A calorie is a unit of heat, in essence the amount of stored energy in an organic substance. "Burnability," if you will - but our bodies are not furnaces, there's no evidence that the body burns all foods completely or equally well, and in fact a good deal of evidence to the contrary (to be blunt and a bit gross, corn is a perfect example - it comes out the other end with calories still left in it - which is why birds and other animals can gain quite a bit of nutrition from picking through other animals poo - or eating the poo itself).

Cellulose is another example ("fiber"). It has calories (because anything that can be burned has calories), but cellulose is a carbohydrate that humans cannot digest (in fact only termites are born with the ability to digest cellulose, all other critters who eat large amounts of plant material get the ability to digest it by eating their parents poo as babies).
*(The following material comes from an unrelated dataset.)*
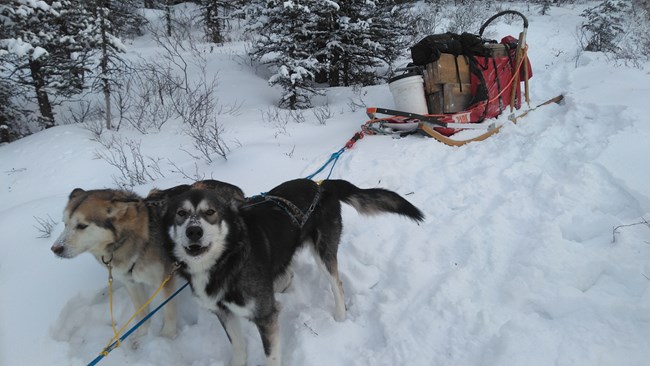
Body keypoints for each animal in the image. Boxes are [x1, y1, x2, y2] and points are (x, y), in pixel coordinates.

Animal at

There's also evidence that quality of fule can affect the efficiency of the furnace. Some of these effects are obvious - if you're eating food with little nutritional value, you may experience fatigue, which can not only decrease your energy output because of a resulting lack of energy and strength - but also may reduce the energy burned in nonvoluntary processes also.

Yes, calories in/calories out is the equation - but we don't have control over all of the calorie out portion. It's a black box - and not a consistent or objective one. The calories in can effect the functioning of the calories out.

Ultimately, calories matter, as does where those calories are coming from if you want your furnace(metabolism) to operate at peak efficency.

In keeping food diaries, I find that I do lose more weight on 1800 calories of lower carb foods than 1800 calories on a higher carb diet. Water retention may be one explanation. Energy increases on a lower carb diet may be another.

A bigger effect for me, is the effect of high carb foods on hunger. High carb foods, especially high GI foods, increase hunger to insane proportions. The research so far, seems to support that this effect is most dramatic in people who are obese and/or insulin resistant (it's seen in people who are of average weight if they are insulin resistant or diabetic).

The chemical reaction is farely well understood. Carbohydrates that are easily broken down trigger insulin release. Insulin is a growth hormone and increases the ability/tendency to gain weight, at the very least by triggering appetite. Because the body of insulin resistant folks doesn't use insulin efficiently, it triggers larger spikes of insulin (and hunger) than it would "normal" people.

Since obesity is one of the factors that contributes to insulin resistance, as I lose weight I should become less insulin resistant. It's just another way that becoming obese, makes becoming unobese more difficult. Just as the larger one gets, the more difficult exercise is. Not an "excuse," just a reality that one has to acknowledge and work around.